EXERCISE OBJECTIVE
From the line with "left elbow: (319, 577)" through the line with "left eye: (1053, 178)", inclusive, return each line of the data below exactly and leave the rest out.
━━━━━━━━
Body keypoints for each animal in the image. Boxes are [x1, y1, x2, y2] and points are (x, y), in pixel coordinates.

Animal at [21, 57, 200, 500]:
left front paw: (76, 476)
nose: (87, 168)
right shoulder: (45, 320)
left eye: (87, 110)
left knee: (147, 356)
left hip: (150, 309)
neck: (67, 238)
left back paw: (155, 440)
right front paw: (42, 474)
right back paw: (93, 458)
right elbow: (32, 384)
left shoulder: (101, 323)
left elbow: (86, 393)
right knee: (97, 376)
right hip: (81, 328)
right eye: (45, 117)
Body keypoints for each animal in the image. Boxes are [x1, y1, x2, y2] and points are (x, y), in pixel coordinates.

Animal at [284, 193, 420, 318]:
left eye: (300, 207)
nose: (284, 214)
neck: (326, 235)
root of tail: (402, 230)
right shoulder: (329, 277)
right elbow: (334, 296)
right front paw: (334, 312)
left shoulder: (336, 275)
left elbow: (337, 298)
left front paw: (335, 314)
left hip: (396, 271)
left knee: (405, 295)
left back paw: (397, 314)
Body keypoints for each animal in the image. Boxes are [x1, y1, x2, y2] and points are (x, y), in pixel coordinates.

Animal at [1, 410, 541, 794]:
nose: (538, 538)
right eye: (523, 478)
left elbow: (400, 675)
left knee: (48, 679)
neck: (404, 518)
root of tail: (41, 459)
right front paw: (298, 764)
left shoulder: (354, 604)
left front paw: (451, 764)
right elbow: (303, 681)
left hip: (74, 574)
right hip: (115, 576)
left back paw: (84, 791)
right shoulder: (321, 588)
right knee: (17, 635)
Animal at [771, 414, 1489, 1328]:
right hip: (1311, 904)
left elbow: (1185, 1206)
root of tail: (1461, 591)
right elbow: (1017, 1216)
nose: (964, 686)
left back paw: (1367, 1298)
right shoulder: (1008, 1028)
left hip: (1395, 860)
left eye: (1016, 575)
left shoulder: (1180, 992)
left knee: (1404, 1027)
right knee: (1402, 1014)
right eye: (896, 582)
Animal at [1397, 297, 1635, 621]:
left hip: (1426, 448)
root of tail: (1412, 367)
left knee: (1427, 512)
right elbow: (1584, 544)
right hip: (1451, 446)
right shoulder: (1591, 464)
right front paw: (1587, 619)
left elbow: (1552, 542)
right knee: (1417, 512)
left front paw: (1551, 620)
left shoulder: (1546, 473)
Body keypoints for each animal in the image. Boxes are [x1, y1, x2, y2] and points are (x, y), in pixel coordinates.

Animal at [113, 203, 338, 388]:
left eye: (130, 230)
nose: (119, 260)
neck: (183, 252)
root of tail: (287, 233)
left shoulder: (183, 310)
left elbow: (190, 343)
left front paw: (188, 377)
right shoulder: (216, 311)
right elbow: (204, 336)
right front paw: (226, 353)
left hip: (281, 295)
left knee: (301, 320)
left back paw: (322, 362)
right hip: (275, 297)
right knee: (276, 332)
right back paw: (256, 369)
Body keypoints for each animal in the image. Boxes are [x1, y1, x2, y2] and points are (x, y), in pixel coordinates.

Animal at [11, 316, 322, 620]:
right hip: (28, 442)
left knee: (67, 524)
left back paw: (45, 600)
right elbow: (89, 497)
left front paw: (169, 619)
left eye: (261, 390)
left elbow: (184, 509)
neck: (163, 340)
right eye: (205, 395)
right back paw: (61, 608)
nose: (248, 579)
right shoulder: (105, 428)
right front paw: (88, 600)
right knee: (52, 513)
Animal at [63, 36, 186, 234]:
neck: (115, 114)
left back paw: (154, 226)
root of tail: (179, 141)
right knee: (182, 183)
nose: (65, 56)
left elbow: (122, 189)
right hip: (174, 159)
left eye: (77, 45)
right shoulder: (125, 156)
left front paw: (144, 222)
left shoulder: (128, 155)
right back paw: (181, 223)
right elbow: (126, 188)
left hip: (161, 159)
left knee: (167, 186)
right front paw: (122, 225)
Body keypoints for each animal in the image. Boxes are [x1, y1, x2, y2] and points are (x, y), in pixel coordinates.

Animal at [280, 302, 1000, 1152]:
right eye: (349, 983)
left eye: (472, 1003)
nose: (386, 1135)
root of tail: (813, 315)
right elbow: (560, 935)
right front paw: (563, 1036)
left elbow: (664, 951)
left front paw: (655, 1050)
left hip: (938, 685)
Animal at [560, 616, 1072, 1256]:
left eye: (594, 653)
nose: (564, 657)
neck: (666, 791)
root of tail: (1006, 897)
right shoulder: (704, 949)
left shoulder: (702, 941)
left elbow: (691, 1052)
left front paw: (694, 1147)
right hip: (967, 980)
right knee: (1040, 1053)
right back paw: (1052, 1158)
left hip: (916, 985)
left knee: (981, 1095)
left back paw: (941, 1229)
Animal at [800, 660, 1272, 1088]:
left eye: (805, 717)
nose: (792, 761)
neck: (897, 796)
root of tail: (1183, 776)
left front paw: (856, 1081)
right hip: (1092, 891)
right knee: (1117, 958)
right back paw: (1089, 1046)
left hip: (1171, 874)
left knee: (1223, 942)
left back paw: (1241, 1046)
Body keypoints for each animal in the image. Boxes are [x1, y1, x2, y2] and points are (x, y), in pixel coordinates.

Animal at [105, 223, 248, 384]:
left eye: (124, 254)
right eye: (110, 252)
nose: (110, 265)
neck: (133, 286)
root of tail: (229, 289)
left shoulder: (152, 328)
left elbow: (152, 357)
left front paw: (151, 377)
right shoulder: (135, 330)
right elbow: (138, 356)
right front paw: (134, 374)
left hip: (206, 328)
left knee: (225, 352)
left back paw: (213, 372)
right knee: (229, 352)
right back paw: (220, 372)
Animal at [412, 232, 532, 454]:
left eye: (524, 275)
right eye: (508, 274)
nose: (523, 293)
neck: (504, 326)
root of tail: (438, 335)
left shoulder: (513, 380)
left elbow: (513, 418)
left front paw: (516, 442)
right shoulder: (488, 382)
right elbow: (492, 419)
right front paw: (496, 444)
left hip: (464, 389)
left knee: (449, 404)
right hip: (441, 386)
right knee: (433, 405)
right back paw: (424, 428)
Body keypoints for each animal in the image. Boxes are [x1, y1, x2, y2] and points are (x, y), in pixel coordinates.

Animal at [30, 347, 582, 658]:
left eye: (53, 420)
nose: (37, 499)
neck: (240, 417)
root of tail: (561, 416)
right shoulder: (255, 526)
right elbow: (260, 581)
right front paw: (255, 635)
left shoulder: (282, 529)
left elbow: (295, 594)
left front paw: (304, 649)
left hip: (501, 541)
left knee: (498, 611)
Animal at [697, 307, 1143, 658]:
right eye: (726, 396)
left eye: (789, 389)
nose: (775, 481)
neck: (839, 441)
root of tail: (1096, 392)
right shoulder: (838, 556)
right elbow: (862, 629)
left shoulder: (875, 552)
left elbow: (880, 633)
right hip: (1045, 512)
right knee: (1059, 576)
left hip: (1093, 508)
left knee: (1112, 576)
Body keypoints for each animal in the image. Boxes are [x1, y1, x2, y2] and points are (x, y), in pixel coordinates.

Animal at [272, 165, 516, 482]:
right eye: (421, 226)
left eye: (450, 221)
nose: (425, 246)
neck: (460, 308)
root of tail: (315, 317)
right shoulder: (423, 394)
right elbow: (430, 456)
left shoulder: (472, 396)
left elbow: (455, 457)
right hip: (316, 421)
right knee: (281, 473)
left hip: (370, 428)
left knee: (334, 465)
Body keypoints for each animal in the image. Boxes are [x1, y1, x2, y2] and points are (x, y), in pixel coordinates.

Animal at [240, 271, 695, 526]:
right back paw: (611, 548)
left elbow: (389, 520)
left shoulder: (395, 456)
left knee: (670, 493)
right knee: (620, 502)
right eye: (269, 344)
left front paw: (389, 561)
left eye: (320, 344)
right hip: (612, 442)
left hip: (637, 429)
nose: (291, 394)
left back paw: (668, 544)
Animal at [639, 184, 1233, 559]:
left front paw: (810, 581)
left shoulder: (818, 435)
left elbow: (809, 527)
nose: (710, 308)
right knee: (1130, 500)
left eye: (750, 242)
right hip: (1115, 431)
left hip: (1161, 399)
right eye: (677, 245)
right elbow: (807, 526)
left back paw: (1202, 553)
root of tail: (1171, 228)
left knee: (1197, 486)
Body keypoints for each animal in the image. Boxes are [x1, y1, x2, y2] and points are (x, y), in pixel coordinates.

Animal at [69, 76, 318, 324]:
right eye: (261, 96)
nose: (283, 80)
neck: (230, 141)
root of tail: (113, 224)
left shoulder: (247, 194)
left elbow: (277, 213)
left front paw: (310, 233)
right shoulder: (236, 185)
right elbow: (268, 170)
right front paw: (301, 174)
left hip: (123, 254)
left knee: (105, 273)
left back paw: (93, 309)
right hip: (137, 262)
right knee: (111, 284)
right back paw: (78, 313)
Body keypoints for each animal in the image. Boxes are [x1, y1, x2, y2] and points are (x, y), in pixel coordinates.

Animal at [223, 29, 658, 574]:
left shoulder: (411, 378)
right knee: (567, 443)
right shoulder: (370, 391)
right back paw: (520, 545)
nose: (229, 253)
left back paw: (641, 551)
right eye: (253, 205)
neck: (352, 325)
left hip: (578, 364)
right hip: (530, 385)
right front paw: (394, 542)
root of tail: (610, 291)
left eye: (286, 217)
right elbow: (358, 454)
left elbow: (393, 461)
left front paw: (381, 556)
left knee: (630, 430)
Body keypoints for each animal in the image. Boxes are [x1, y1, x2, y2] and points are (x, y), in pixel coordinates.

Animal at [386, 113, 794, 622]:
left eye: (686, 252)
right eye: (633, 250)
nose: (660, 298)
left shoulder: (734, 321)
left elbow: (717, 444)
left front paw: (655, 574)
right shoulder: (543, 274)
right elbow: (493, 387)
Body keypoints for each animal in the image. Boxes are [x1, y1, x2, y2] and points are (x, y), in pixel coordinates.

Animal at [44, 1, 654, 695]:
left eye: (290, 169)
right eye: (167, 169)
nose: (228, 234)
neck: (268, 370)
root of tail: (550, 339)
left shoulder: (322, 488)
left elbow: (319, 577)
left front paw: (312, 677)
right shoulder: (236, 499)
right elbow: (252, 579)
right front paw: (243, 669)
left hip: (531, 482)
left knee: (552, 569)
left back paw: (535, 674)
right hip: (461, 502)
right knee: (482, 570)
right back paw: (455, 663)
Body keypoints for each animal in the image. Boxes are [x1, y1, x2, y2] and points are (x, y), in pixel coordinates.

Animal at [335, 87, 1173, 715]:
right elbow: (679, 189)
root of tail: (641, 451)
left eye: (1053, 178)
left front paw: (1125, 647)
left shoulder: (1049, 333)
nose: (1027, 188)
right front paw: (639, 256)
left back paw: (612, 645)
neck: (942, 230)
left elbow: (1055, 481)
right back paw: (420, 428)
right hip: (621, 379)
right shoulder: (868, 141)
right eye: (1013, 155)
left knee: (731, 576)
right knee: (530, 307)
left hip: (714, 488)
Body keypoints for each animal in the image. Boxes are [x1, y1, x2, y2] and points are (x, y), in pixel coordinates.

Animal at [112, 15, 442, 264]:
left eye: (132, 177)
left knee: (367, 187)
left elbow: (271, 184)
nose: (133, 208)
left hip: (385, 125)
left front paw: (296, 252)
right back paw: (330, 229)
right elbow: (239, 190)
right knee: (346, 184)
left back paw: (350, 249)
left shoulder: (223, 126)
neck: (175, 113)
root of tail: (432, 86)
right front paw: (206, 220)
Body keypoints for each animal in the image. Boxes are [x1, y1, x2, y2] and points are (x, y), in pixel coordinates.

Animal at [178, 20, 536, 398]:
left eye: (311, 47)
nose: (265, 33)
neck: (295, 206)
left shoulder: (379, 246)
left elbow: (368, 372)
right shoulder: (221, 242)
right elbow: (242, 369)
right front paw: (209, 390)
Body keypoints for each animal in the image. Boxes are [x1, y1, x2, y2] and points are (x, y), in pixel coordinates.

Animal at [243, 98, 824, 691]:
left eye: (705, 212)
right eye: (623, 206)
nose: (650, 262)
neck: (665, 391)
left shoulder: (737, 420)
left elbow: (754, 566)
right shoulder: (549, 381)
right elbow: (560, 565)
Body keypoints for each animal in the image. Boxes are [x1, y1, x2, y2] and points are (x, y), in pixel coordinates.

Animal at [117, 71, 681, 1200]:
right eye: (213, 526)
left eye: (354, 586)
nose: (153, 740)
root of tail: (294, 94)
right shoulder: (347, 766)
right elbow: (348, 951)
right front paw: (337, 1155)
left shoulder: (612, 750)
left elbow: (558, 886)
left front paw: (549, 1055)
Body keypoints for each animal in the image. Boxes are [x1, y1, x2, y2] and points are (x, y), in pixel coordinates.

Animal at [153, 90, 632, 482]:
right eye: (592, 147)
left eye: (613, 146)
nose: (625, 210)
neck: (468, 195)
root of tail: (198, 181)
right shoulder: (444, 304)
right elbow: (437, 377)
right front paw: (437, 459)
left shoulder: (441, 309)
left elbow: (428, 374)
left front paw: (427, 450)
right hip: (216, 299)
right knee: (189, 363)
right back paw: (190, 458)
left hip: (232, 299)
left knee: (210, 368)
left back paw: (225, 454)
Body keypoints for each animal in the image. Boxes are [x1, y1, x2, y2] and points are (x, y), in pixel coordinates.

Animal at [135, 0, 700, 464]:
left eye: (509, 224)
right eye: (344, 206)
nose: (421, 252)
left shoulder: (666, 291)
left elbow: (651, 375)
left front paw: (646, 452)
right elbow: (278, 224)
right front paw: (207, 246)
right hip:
━━━━━━━━
RESULT OF THIS EXERCISE
left elbow: (319, 577)
left front paw: (312, 677)
right shoulder: (236, 499)
right elbow: (252, 579)
right front paw: (243, 669)
left hip: (531, 482)
left knee: (552, 569)
left back paw: (535, 674)
right hip: (461, 502)
right knee: (482, 570)
right back paw: (455, 663)
Body keypoints for each animal in the image. Boxes are [x1, y1, x2, y2] and points are (x, y), in pixel coordinates.

Animal at [335, 87, 1173, 715]:
right elbow: (679, 189)
root of tail: (641, 451)
left eye: (1053, 178)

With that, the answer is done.